This repository contains a robust implementation of Silero Voice Activity Detection (VAD) integrated with FastAPI, providing an efficient and scalable solution for real-time audio processing.
Silero VAD Integration: Utilizes the state-of-the-art Silero VAD for accurate voice activity detection. FastAPI Framework: Leverages FastAPI for a high-performance, asynchronous web framework that's easy to use and ideal for building APIs.
- Python 3.8+
- FastAPI
- Silero VAD
- Clone repository
git clone https://github.com/Bronnzy/SileroVAD_FastApi.git
- Install the required packages:
pip install -r requirements.txt
- Start the FastAPI server
uvicorn vad_check_api:app --host 0.0.0.0 --port 4499
- Access the API documentation: Open your browser and navigate to http://localhost:4499/docs to explore the interactive API documentation provided by Swagger UI.
-
POST /vad_check/: Accepts audio/video buffer(blob) and indicates if speech detected and returns segments of detected speech.
- Request
- Content-Type: multipart/form-data
- Body: An audio file (e.g., WAV format) uploaded using a form field named 'file'.
- Response
- Content-Type: application/json
- Body: A JSON object containing:
- has_voice (bool): Indicates whether any speech was detected in the audio.

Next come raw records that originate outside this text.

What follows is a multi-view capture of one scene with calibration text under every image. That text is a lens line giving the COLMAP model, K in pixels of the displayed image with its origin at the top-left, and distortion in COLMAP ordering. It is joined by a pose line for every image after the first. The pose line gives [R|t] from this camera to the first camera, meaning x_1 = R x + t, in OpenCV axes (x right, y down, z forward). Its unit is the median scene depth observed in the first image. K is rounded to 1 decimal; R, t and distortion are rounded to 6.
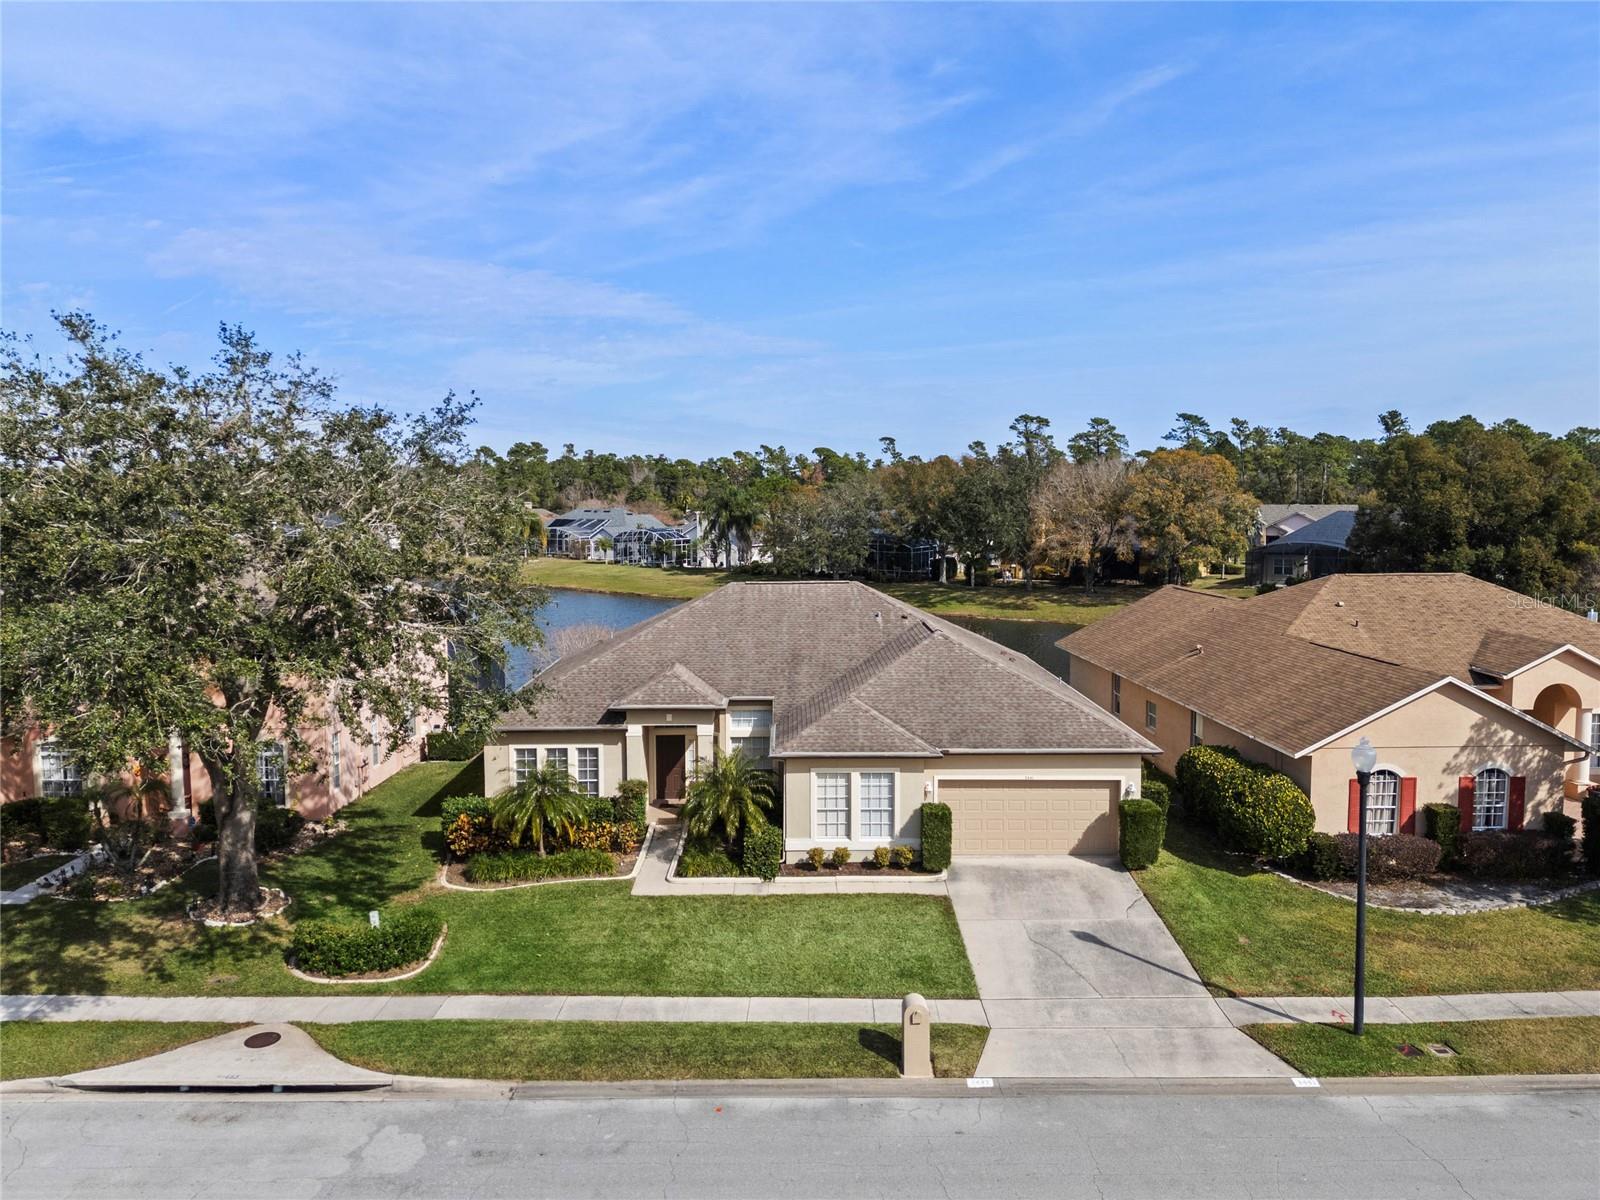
lens RADIAL K [[1037.8, 0, 803.8], [0, 1037.8, 570.8], [0, 0, 1]] dist [0.032256, -0.000074]
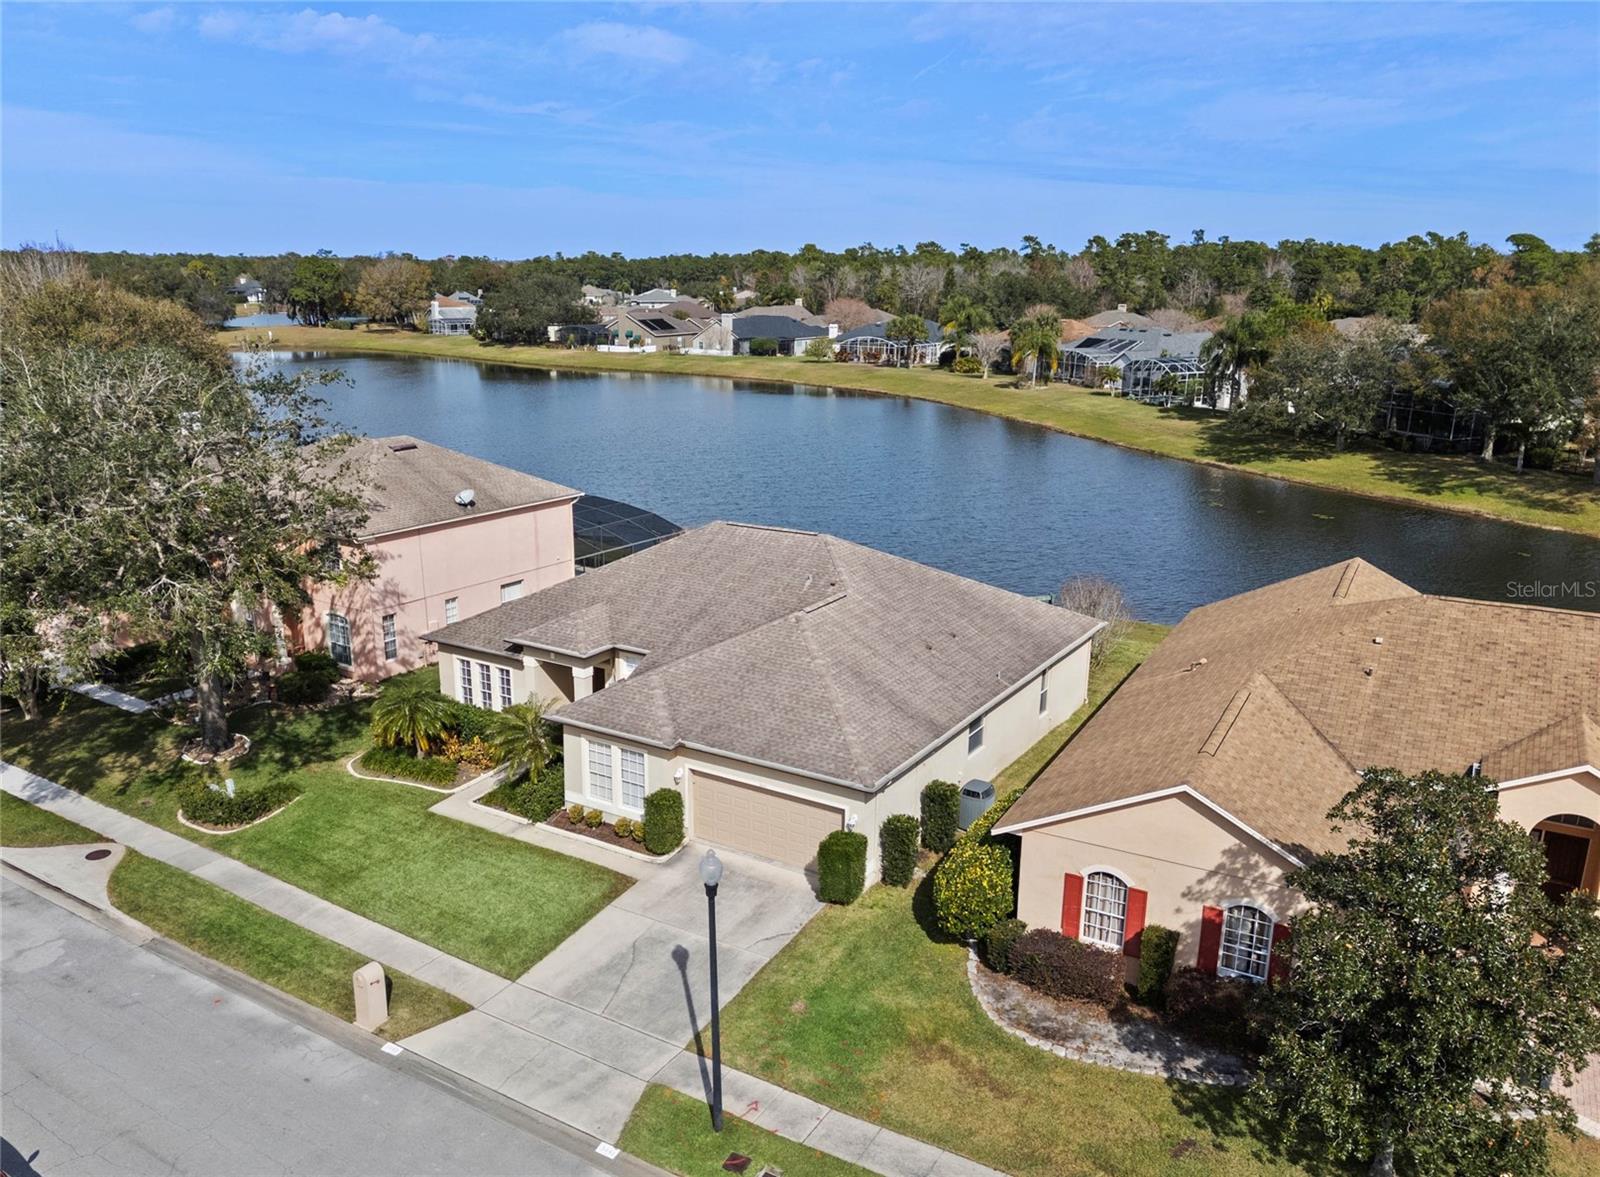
lens RADIAL K [[1130.4, 0, 800.0], [0, 1130.4, 588.5], [0, 0, 1]] dist [0.039226, -0.001253]
pose [[0.861946, 0.140542, -0.487132, 0.748738], [-0.050860, 0.979934, 0.192727, -0.191674], [0.504443, -0.141344, 0.851797, 0.143821]]
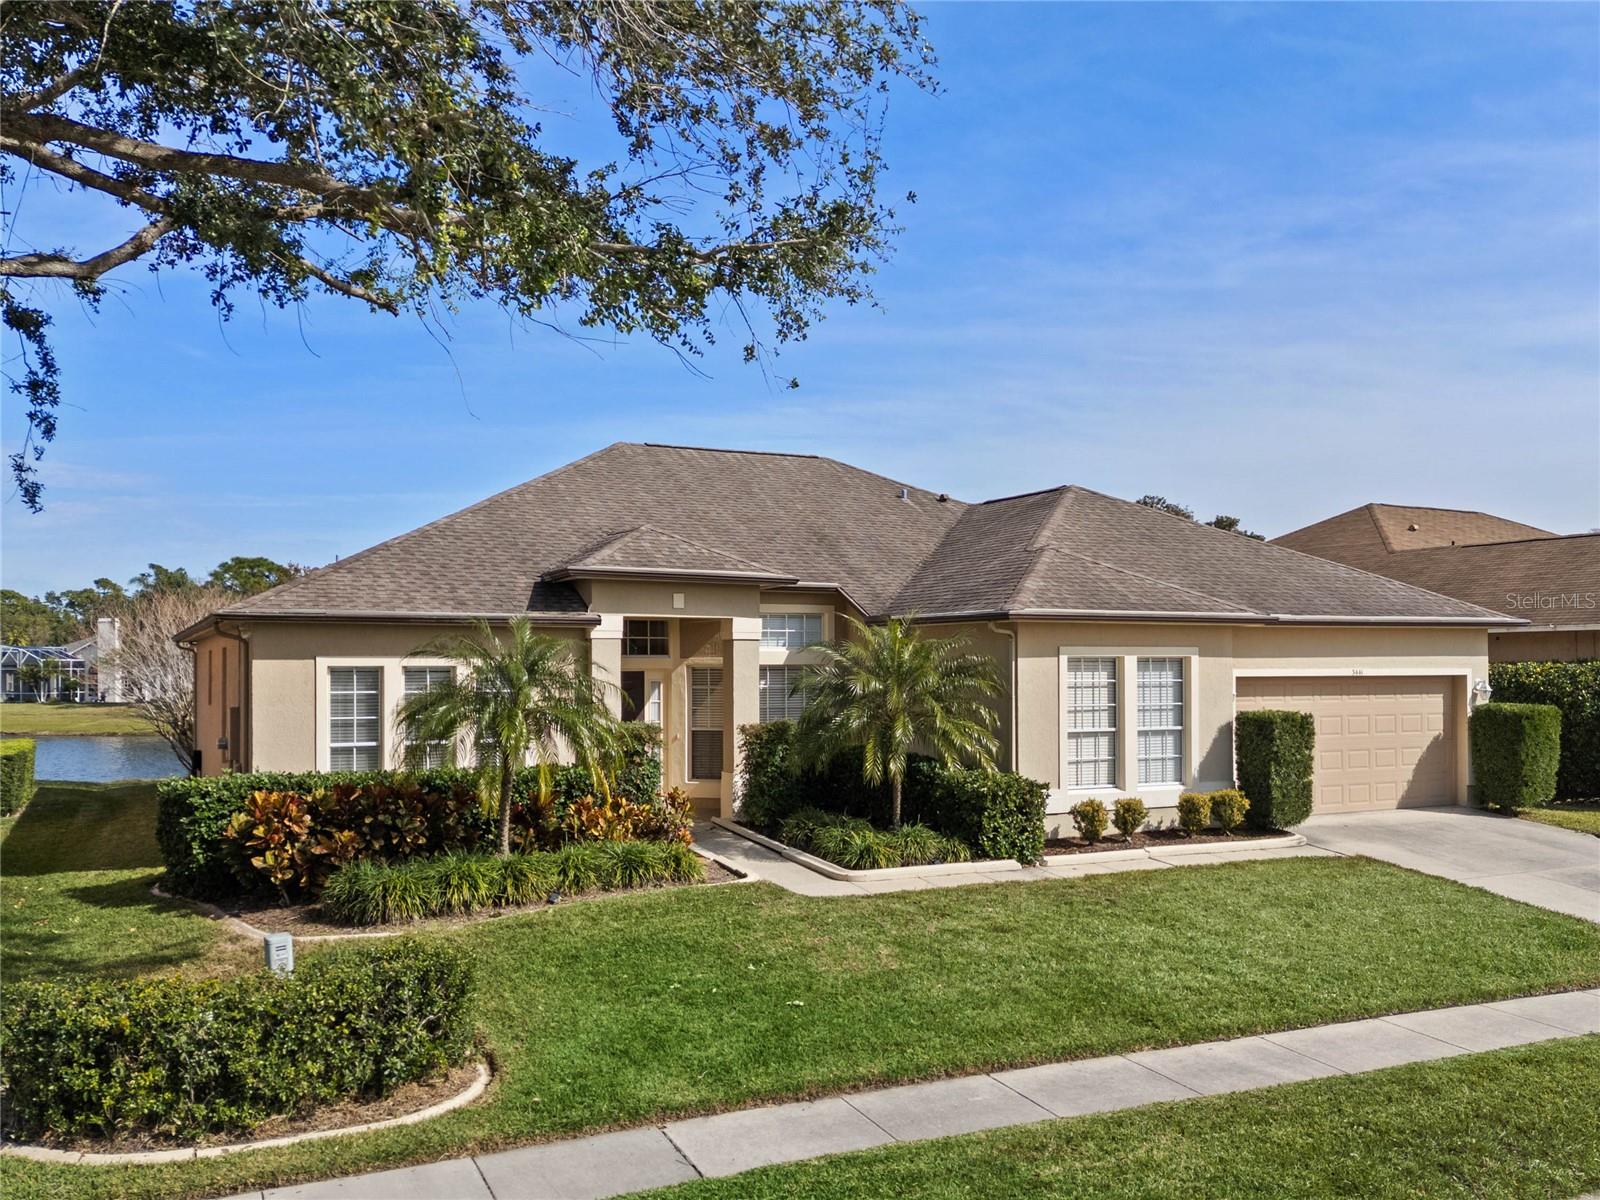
lens RADIAL K [[1260.3, 0, 800.0], [0, 1260.3, 600.0], [0, 0, 1]] dist [0.028956, 0.000783]
pose [[0.897714, 0.033242, 0.439323, -0.383272], [0.020699, 0.992866, -0.117424, 0.239099], [-0.440092, 0.114506, 0.890622, 0.507036]]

- speech_timestamps (list): A list of objects representing the start and end timestamps (in seconds) of detected speech segments..
- Request
-
POST /vad_check_file/: Accepts an audio/video file and indicates if speech detected and returns segments of detected speech.
- Request
- Content-Type: application/octet-stream
- Body: Raw binary audio data
- Response
- Content-Type: application/json
- Body: A JSON object containing:
- has_voice (bool): Indicates whether any speech was detected in the audio.
- speech_timestamps (list): A list of objects representing the start and end timestamps (in seconds) of detected speech segments
- Request